Big picture is - lockd tries to be per-netns, but lockd isn't standalone, it depends on rpcbind, and rpcbind isn't guaranteed to be per-netns.

One can argue that it is not kernel's job to provide per-netns rpcbind.

Still, the current situation is - by default, doing an nfs mount from within netns B immediately breaks lockd serving nfs mounts exported from different netns A. "By default" = "as long as nfsmount process executed in netns B is also in a different mount namespace that has RPCBIND_SOCK_PATHNAME not pointing to AF_UNIX socket instance owned by rpcbind serving netns A.

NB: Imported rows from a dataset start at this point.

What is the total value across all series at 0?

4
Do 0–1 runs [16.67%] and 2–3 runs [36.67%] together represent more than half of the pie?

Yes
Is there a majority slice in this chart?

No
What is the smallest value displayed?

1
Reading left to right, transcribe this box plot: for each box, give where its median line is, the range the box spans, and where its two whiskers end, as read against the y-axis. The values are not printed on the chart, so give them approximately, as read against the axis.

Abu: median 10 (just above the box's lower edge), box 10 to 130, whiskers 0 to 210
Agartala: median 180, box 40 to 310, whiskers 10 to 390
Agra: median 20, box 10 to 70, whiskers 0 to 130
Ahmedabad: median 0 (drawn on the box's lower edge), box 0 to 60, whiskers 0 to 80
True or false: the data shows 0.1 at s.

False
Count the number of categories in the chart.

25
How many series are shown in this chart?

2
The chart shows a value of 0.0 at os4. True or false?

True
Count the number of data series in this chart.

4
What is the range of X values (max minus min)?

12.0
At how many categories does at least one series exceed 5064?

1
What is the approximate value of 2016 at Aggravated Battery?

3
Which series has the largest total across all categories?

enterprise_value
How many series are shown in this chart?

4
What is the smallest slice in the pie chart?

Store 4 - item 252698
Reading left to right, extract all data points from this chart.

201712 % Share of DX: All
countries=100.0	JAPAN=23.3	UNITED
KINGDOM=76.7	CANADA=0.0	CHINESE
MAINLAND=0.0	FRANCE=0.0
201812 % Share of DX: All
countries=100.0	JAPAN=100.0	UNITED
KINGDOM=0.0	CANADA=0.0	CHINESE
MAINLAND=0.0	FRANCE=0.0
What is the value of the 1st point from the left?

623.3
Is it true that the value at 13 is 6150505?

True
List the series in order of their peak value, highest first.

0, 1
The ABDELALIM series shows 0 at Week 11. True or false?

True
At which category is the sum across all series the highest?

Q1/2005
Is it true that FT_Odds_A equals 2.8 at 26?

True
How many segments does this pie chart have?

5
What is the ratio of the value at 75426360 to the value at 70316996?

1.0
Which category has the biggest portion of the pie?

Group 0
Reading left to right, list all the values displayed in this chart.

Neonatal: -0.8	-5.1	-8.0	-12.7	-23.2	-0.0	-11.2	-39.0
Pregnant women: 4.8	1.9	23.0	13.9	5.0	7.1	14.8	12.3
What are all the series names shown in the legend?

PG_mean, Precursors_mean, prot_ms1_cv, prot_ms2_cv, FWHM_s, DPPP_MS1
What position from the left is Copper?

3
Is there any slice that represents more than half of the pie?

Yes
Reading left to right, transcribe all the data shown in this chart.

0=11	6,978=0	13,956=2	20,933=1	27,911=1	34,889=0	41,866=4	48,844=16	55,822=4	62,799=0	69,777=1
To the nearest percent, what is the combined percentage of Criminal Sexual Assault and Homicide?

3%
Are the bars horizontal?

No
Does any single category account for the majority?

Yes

Although in LTP's 'nfslock01' test the "non working locking" is reproduced on the same mount that triggered the breakage, the breakage is not limited to that mount. Since that mount operation in netns B, any client of nfs exports from netns A will get locking broken - including clients running on different physical hosts.

I'd say that using AF_UNIX connection from lockd to rpcbind does not play well with per-netns lockd.

Solution to use AF_UNIX connection to rpcbind only for lockd serving root netns, and using AF_INET otherwise - looks more sane.

On could easily argue that RPCBIND_SOCK_PATHNAME in the kernel should be
changed to "/run/rpcbind.sock".

It may be a better idea to make it configurable per-netns.